Шкаф Камилы был под завязку забит розовыми платьями с оборками, кружевными колготками и лакированными туфельками. Все кому не лень, каждый случайный знакомый, считал своим долгом сделать ей подарок. Камила росла как маленькая принцесса, хоть я и старался привить ей уважение и терпение к окружающим, она всё равно разительно отличалась от своих одногодок. Девочек в этом мире осталось так мало, что их все воспринимали как сокровище и старались превратить их жизнь в сказку, забывая о том, что они такие же люди, как и мы.
В шкафу Мая было много светлых рубашек пастельных тонов, клетчатых старомодных штанишек и подтяжек с картинками из мультфильмов. Вроде и мальчишеская одежда, но такая, что явственно показывала необычный статус Мая. Единственный, пожалуй, аксессуар из его вещей, который точно не подошёл бы девочке – это очки в широкой оправе. Мой племянник – маленький мальчишка с затравленным взглядом, желал того же, что и его сверстники во все времена: запрыгнуть с разбегу в лужу или свалиться с велосипеда, не боясь упрёков. Но Анна старательно лепила из него идеального омегу: так же отводила на маникюр вместе с сестрой, и в парикмахерскую, где его волосам придавали форму удлинённого каре и подкрашивали пряди в более светлый тон.

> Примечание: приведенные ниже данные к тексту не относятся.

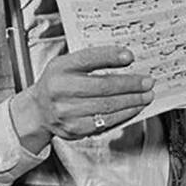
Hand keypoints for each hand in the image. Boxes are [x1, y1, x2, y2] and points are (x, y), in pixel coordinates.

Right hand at [9, 46, 152, 151]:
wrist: (38, 111)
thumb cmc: (57, 84)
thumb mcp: (67, 64)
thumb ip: (91, 60)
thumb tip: (125, 59)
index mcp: (60, 68)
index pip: (88, 59)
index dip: (111, 57)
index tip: (130, 57)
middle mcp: (61, 90)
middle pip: (103, 86)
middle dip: (130, 85)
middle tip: (147, 82)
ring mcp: (67, 112)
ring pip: (107, 106)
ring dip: (131, 101)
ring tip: (145, 96)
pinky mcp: (75, 129)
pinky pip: (105, 122)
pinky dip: (123, 115)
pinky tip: (133, 109)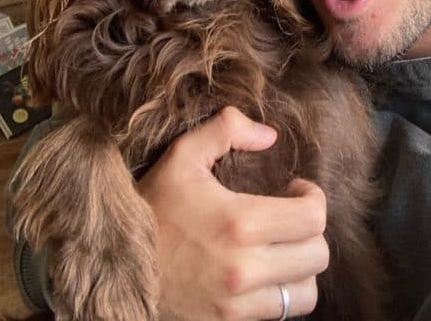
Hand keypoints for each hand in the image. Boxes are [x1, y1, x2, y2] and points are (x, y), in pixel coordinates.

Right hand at [137, 106, 329, 320]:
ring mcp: (237, 304)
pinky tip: (263, 272)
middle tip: (289, 218)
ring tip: (281, 248)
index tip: (295, 191)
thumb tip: (269, 135)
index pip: (313, 218)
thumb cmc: (152, 206)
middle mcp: (244, 268)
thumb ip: (227, 129)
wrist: (113, 266)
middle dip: (310, 232)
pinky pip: (281, 314)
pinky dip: (282, 294)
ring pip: (306, 292)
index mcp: (239, 222)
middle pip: (317, 256)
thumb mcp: (183, 155)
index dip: (312, 199)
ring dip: (301, 268)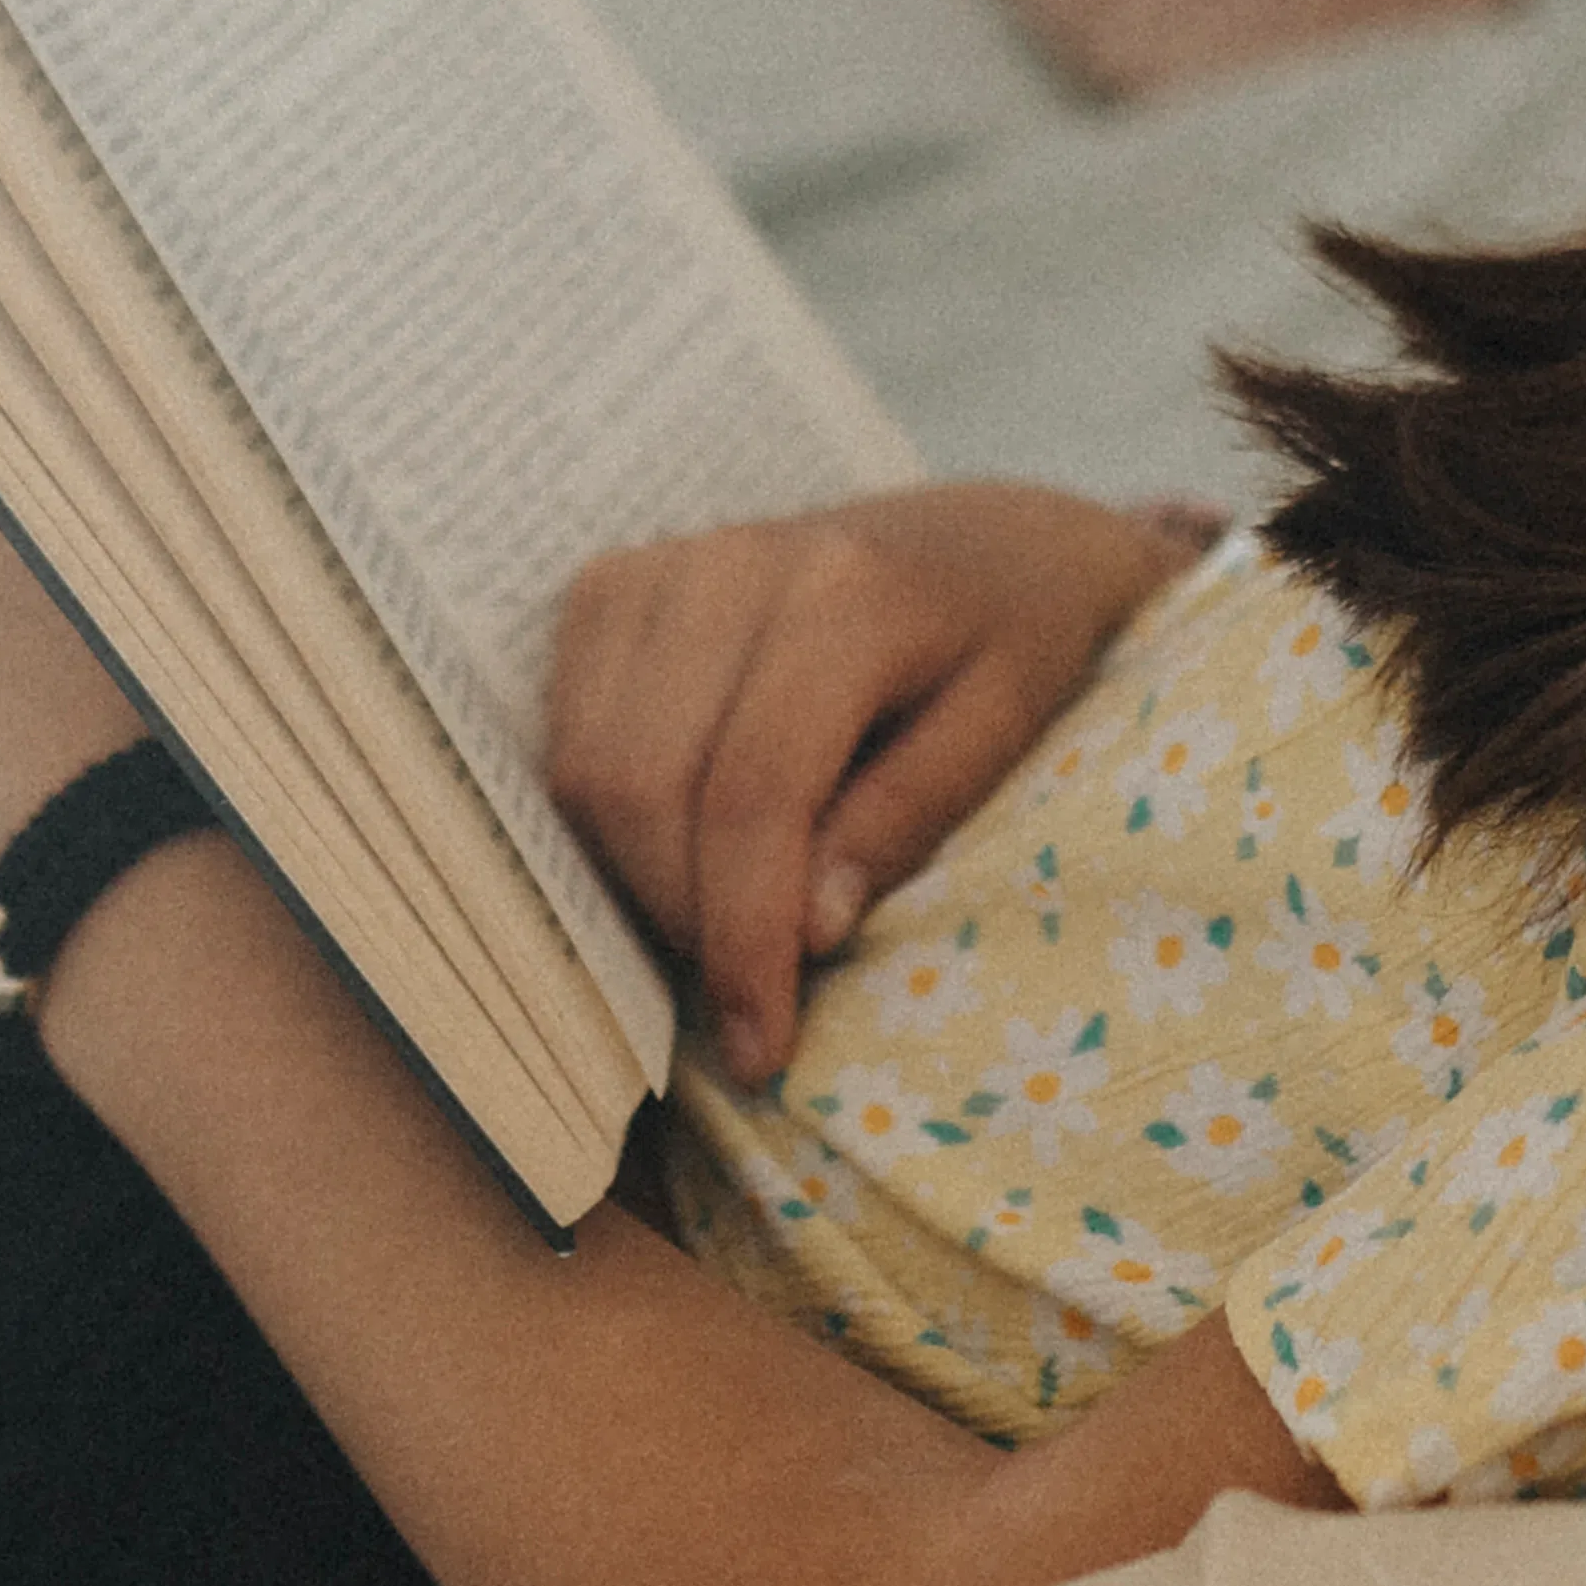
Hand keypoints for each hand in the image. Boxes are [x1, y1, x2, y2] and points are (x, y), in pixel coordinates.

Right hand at [545, 482, 1200, 1086]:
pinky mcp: (613, 585)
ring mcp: (659, 566)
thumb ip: (906, 820)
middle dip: (683, 921)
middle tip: (749, 998)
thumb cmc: (1018, 640)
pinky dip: (608, 823)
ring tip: (725, 927)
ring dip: (638, 881)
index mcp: (847, 595)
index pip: (753, 793)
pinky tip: (686, 856)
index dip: (743, 937)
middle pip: (645, 786)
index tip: (763, 1047)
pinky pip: (567, 736)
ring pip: (587, 769)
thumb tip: (805, 931)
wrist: (989, 538)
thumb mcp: (1008, 731)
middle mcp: (732, 564)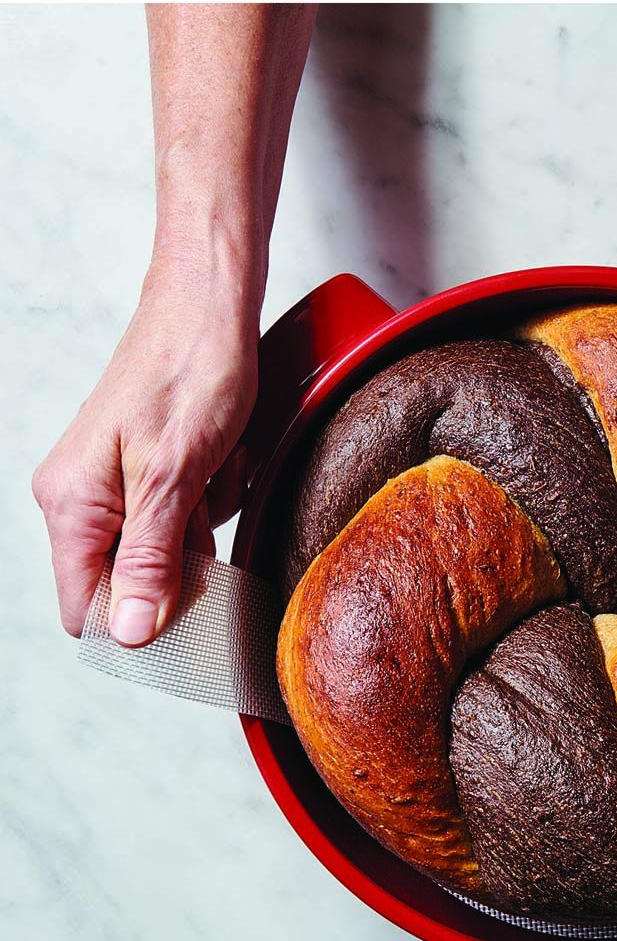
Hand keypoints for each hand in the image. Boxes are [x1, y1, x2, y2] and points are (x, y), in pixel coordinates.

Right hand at [33, 247, 259, 645]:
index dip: (136, 623)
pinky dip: (212, 494)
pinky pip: (186, 514)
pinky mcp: (149, 472)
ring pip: (169, 548)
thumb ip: (150, 558)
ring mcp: (116, 485)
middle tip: (205, 500)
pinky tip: (220, 456)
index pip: (86, 608)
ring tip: (214, 464)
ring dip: (203, 520)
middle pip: (134, 581)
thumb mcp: (174, 476)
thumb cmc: (190, 374)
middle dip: (185, 557)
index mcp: (72, 505)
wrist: (210, 308)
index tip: (188, 614)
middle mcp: (83, 500)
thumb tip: (129, 632)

И каждое утро сборы в школу превращались в катастрофу.
Камила одевалась в считанные минуты – приготовленное выглаженное платьице, собранный портфель и коробка с завтраком. У неё всё было аккуратно и безупречно. Май же ворчливо комкал очередную рубашку, заявляя, что он ненавидит бежевый, а светло-бирюзовый его бесит, и, если я не выкину эту розовую с лиловыми полосками приталенную рубашку, он порежет её ножом. Май ненавидел надевать то, что покупала ему Анна. Мои же подарки тётка тайком отправляла в утилизатор.
– Послушай, эта почти коричневая. Нейтральный цвет и подходит к твоим брюкам.
– Она девчачья! Камила такие носит!
– Не ношу… – сестра сморщила носик.
– Все альфы в нашем классе будут над ней смеяться! – Май устал бороться и теперь просто плакал. – Меня все там ненавидят, потому что одеваюсь как девочка. Они обзывают меня девчонкой с длинной писькой. Не хочу больше носить такое!
– Сегодня же куплю тебе синюю. Обещаю! – а я устал кормить его обещаниями. Даже если принесу ему новую рубашку, даже если куплю чёрные джинсы или спортивные штаны, Анна всё равно всё сделает по-своему – невозможно идти ей наперекор. Потому что не хочу с ней ссориться – она их мать, и запросто может просто выставить меня за дверь и запретить с ними общаться.
Стоило сходить в школу и поговорить с учителем. Сделать это надо было уже давно, но обычно я был занят своими проблемами. Продолжать с этим тянуть – разрушать жизнь мальчику. И дело явно не в одежде: одноклассникам Мая что-то не то вкладывают в голову учителя или их родители.
На работе меня возможно уже и не ждали, и потому со спокойной совестью я задержался в школе, рассчитывая поговорить с учителем. Школ в Берлине осталось всего четырнадцать, классы получались крохотными, и учителей имелось с избытком. В классе кузенов всего десять учеников и, кроме Мая и Камилы, – все остальные альфы или беты. Камила – единственная девочка на весь поток, и вокруг неё постоянный ажиотаж и множество поклонников. Май на фоне сестры терялся, его будто оттесняли в сторону, от этого и без того подавленная личность могла окончательно сломаться. Но Май, так же как и Камила, в будущем будет составлять ту немногочисленную треть населения, что может дать потомство и продолжить наш род. Май так же ценен, как и Камила. И школьники, их родители и особенно учителя должны это понимать.